O cearense de Várzea Alegre, Sávio Pinheiro, trabalha como médico no interior do estado há quase 40 anos, onde tem vivenciado nos últimos meses a realidade da Covid-19. Durante o percurso na medicina, percebeu que precisava de uma maneira lúdica para conscientizar — e aproximar — a população sobre a importância da saúde em relação a várias doenças, inclusive algumas que causaram epidemias.

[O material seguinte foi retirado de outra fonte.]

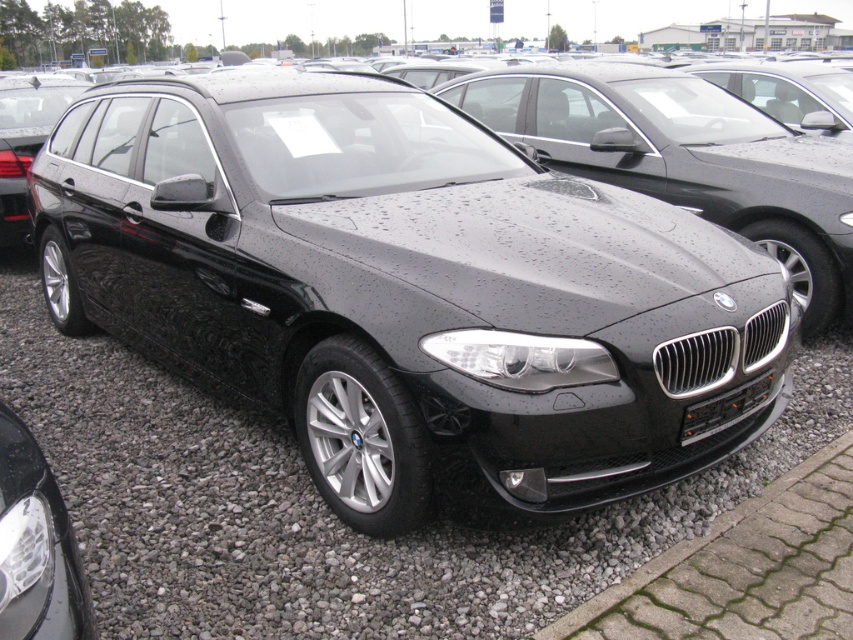
You are a car salesman who needs to direct a customer to the license plate of the BMW station wagon. Based on the scene, where is the black metallic license plate at center located relative to the gray gravel at center?

The black metallic license plate at center is on the right side of the gray gravel at center.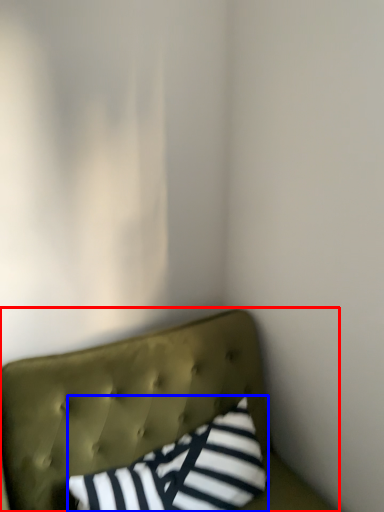
Question: Among these objects, which one is farthest to the camera, furniture (highlighted by a red box) or pillow (highlighted by a blue box)?

Choices:
 (A) furniture
 (B) pillow

Answer: (B)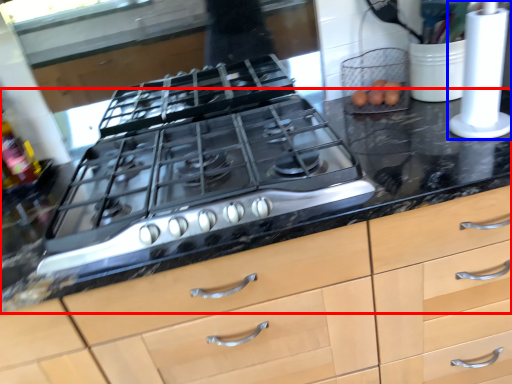
Question: Which object appears closest to the camera in this image, countertop (highlighted by a red box) or kitchen appliance (highlighted by a blue box)?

Por isto, ele se aproximou do poema e do cordel.
A primeira forma de arte e literatura utilizado pelo médico foi o cordel, mas devido à pandemia — e fatores como o isolamento e distanciamento social — ele recorreu ao poema para continuar se comunicando com os pacientes.
Confira trecho do poema “Vacinação e Pandemia” de Sávio Pinheiro:
Tentando acabar com tão triste chacina
eu busco anticorpos, saúde e bonança,
e contra a Covid, com forte esperança
exponho o meu braço e tomo a vacina.
Com a força dos livros está a medicina
que a peste pandêmica se pôs a enganar.
O infame Corona terá de encontrar
com o néctar da vida, uma pura semente,
mexeu com o pobre e com o rico valente
do chão, do agreste, sertão, beira-mar.
Início de carreira como médico e cordelista
“O Ceará precisava de médico no interior, mas era aquele generalista. Tinha que operar, fazer parto, engessar um braço, fazer uma parte de ortopedia, dar uma de pediatra etc. Especialista aqui não sobrevivia porque tinha de fazer de tudo um pouco. Foi assim que eu iniciei minha vida profissional”, relembra Sávio, que tem 62 anos, sobre o início da carreira.
Quando o Sistema Único de Saúde (SUS) foi criado, Sávio passou a trabalhar com medicina comunitária (“médico da família”, como era chamado). E com isto, percebeu a necessidade de se comunicar com a população de outras maneiras.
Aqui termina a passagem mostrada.